Nance ended up with 24 hours of college credits she’ll use toward her pursuit of a nursing degree.

“I’ve been adamant about nursing since ninth grade,” Nance said. “I want to work in a NICU, with babies.”

A ceremony marking this year’s Gateway graduates was keynoted by Kathy Smith, an English instructor at the Rankin Campus. Smith spoke on the importance of planning and setting goals.

“Nobody else in this world can make your dreams come true,” Smith said. “Your mama can’t, your daddy can’t, your boyfriend can’t, your girlfriend can’t. Are you willing to put in the planning, the time and the effort to make your dreams come true?”

You have just completed a major chapter in the book of your life that your are writing. But it’s not the end. Life is an endurance test. It’s for those who endure and put one foot in front of the other.”

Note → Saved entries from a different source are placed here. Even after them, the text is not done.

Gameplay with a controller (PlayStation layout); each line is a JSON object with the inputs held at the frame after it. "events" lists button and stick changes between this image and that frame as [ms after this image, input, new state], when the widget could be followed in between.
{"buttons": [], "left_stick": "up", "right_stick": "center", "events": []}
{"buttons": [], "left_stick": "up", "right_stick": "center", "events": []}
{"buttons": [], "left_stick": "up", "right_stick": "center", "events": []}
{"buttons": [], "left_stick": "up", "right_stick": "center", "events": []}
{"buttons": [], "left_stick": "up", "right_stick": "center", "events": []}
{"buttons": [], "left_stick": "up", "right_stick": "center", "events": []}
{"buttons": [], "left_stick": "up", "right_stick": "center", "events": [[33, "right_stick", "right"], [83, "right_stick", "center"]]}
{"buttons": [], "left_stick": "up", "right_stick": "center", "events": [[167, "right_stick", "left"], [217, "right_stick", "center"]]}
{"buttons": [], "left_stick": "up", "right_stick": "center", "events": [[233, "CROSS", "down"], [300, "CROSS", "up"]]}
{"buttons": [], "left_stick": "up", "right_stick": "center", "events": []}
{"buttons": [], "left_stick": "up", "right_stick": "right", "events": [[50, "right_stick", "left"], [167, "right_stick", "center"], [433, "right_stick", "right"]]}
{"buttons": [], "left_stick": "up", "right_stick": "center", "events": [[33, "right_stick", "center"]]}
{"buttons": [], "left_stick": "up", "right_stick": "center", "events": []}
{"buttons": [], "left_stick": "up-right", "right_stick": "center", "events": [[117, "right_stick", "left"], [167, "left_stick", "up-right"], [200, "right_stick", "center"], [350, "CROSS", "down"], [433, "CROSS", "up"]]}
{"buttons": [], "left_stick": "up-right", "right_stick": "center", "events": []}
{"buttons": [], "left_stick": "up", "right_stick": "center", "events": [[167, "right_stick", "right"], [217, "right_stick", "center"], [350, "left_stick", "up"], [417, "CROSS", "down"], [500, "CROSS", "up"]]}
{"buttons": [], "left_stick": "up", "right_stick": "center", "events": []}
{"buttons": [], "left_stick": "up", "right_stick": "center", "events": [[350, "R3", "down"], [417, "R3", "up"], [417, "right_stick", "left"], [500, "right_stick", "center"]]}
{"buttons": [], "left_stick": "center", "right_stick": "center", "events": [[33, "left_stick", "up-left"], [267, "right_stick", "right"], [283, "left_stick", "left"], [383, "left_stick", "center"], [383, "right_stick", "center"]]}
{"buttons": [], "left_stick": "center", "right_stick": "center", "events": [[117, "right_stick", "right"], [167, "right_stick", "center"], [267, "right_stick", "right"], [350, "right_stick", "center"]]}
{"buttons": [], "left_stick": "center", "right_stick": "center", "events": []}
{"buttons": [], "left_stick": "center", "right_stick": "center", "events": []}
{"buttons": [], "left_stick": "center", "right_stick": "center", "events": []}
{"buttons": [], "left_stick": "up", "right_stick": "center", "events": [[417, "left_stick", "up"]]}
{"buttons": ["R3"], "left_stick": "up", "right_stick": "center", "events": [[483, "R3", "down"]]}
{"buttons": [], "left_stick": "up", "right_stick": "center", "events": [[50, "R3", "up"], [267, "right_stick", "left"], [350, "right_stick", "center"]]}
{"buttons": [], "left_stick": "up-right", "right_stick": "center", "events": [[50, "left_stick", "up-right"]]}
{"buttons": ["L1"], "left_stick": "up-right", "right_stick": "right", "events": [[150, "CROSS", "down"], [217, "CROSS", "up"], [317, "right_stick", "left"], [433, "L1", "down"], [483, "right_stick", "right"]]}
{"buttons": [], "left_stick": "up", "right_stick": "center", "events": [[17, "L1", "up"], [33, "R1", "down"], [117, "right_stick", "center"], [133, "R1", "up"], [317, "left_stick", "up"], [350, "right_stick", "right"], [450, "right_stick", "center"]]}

Gateway began at Hinds in the 2012-13 academic term at the Rankin Campus and, this past term, expanded to the Vicksburg-Warren Campus. It functions as a Mississippi Works Partnership between Hinds and the two respective school districts.

Once directed toward the program, often by high school guidance counselors, students aged 16-20 are placed in small learning communities and take basic skills classes while dually enrolled on at Hinds.

Students entering the program must read on an eighth-grade level and pass HCC’s placement test for full participation. Classes in reading, math, college skills and other subjects are then aligned for the level at which they would have been taken in a traditional high school setting.

Gateway graduates included, front from left, Amanda Witherington, Northwest Rankin High School, 21 hours of college credits; Ashley Porter, Richland High School, 31 hours; Abbie Shanks, Richland High School, 32 hours; Savanah Kees, Florence High School, 16 hours; Chelsea Hughes, Brandon High School, 31 hours; Christina Hust, Northwest Rankin High School, 22 hours; Tiffany Rutland, Florence High School, 17 hours; Taylor Hollis, McLaurin High School, 17 hours; Logan Horton, Northwest Rankin High School, 21 hours; second row from left, Carley Huckeby, Northwest Rankin High School, 24 hours; Amber Flinta, Richland High School, 22 hours; Willesha Holloway, McLaurin High School, 41 hours; Mia Richards, Northwest Rankin High School, 26 hours; Meghan Shepherd, Florence High School, 21 hours; Ashley Edmondson, Brandon High School, 21 hours; Madison Nance, Northwest Rankin High School, 24 hours; Jacob Simpson Northwest Rankin High School, 17 hours; third row from left, Cheyanne Harper, McLaurin High School, 35 hours; Dylan Curtis, Brandon High School, 38 hours; Blake Blakeney, Brandon High School, 18 hours; Kirkland Ledbetter, Brandon High School, 13 hours; Jadland McCoy, Brandon High School, 28 hours; Jordan Young, Northwest Rankin High School, 22 hours; Sam Gabell, Brandon High School, 18 hours; not pictured, Jakavis Cavett, Brandon High School, seven hours; Deanna Thomas, Brandon High School, 20 hours; and Allyson Brennan, Brandon High School, 10 hours.